## Description of the task
Arrange part of the listing below as a Markdown table with the columns "Row" and "Line". Start with the line that contains "left wrist: (987, 293, 2)" and go on through the line that contains "left wrist: (197, 413, 18)", numbering each line in order, skipping blank lines and leaving the pictures out.

## Supplied entries
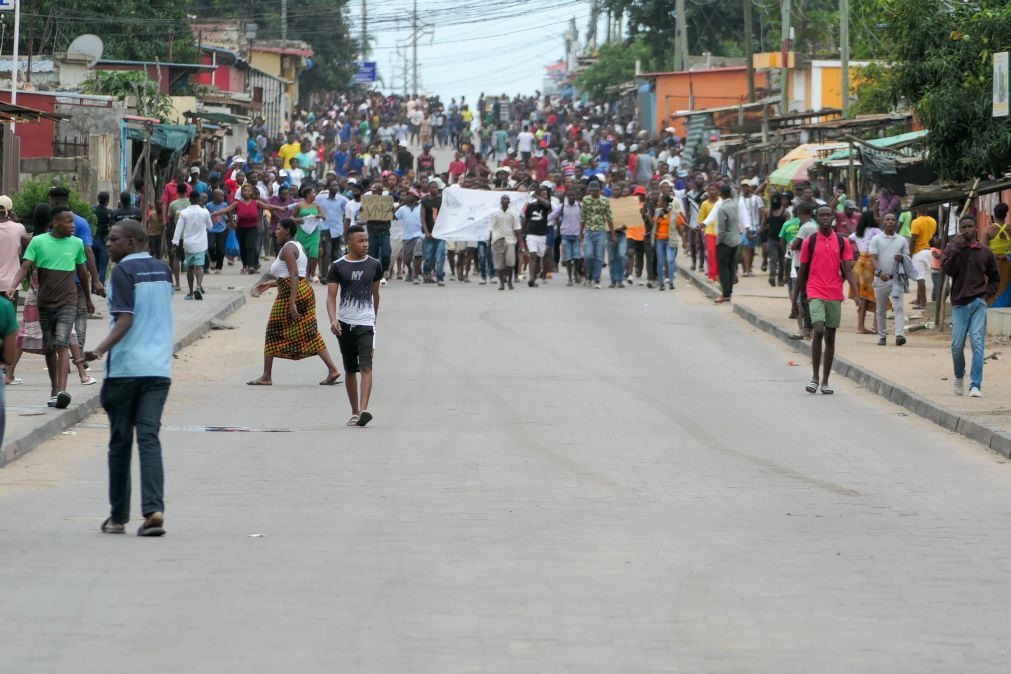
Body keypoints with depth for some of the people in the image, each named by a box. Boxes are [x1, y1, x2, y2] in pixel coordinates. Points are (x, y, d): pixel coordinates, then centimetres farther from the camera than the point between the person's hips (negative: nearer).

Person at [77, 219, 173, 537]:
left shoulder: (123, 271, -7)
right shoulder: (163, 270, 14)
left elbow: (125, 319, -18)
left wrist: (101, 349, -27)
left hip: (125, 368, -5)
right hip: (159, 368, 5)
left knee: (120, 442, 7)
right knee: (149, 439, -2)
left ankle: (118, 517, 15)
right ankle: (154, 509, -20)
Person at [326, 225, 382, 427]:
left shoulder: (374, 265, 4)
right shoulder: (338, 266, -1)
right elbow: (331, 296, -6)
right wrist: (333, 320, -21)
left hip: (366, 323, -1)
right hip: (344, 324, 1)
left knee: (366, 366, -17)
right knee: (350, 370, 10)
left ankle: (364, 410, -27)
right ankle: (354, 412, 20)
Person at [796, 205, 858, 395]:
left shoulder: (842, 242, 6)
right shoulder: (809, 241, 3)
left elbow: (848, 270, 1)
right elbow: (802, 271, 8)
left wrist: (856, 293, -11)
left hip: (835, 295, 2)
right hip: (815, 293, -2)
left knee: (830, 337, 6)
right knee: (818, 331, -19)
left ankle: (825, 381, 12)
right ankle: (815, 377, -9)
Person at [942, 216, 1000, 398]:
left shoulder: (985, 252, 8)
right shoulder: (952, 249, 6)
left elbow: (994, 278, 17)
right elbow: (947, 269, -12)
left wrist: (987, 293, 2)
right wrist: (957, 247, -14)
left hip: (978, 302, 0)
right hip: (959, 303, 0)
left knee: (977, 343, -11)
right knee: (957, 345, -1)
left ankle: (975, 385, -13)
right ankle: (959, 376, 27)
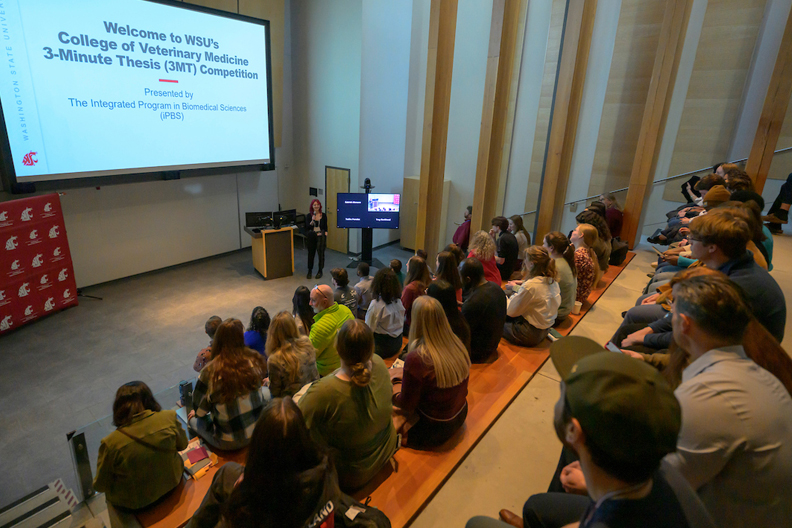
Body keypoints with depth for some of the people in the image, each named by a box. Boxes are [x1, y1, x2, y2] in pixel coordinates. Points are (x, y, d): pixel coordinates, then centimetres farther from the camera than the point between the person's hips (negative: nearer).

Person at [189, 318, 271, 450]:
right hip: (260, 429, 2)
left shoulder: (210, 372, -22)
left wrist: (197, 413, 18)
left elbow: (199, 409, -8)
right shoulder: (254, 360, -14)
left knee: (193, 418, 21)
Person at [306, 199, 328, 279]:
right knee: (311, 253, 7)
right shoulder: (309, 216, 0)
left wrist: (325, 238, -1)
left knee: (321, 253, 2)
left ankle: (320, 271, 16)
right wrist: (312, 220, -22)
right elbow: (308, 227, -7)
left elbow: (325, 228, 4)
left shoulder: (323, 215, 1)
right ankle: (309, 271, 20)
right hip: (311, 237, 1)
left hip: (321, 236, -1)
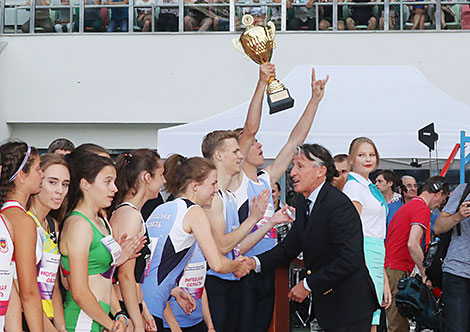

## Answer box
| Row | Line |
|---|---|
| 1 | left wrist: (987, 293, 2) |
| 2 | right wrist: (957, 247, -14) |
| 3 | left hip: (978, 302, 0) |
| 4 | right hip: (959, 303, 0) |
| 5 | left knee: (977, 343, -11) |
| 6 | right knee: (957, 345, -1) |
| 7 | left ankle: (975, 385, -13) |
| 8 | right ankle: (959, 376, 27) |
| 9 | Body keypoints with depth for some of the people in the image, each named by a box. Boxes are [x1, y1, x2, y2] in pixel coordinates. Points are (x, y, d): pixel coordinates, then centimetres farther from the camera than the point between the person's hips (negative: nearer). |
| 10 | Person at [189, 318, 271, 450]: |
| 11 | right hip: (260, 429, 2) |
| 12 | left shoulder: (210, 372, -22) |
| 13 | left wrist: (197, 413, 18) |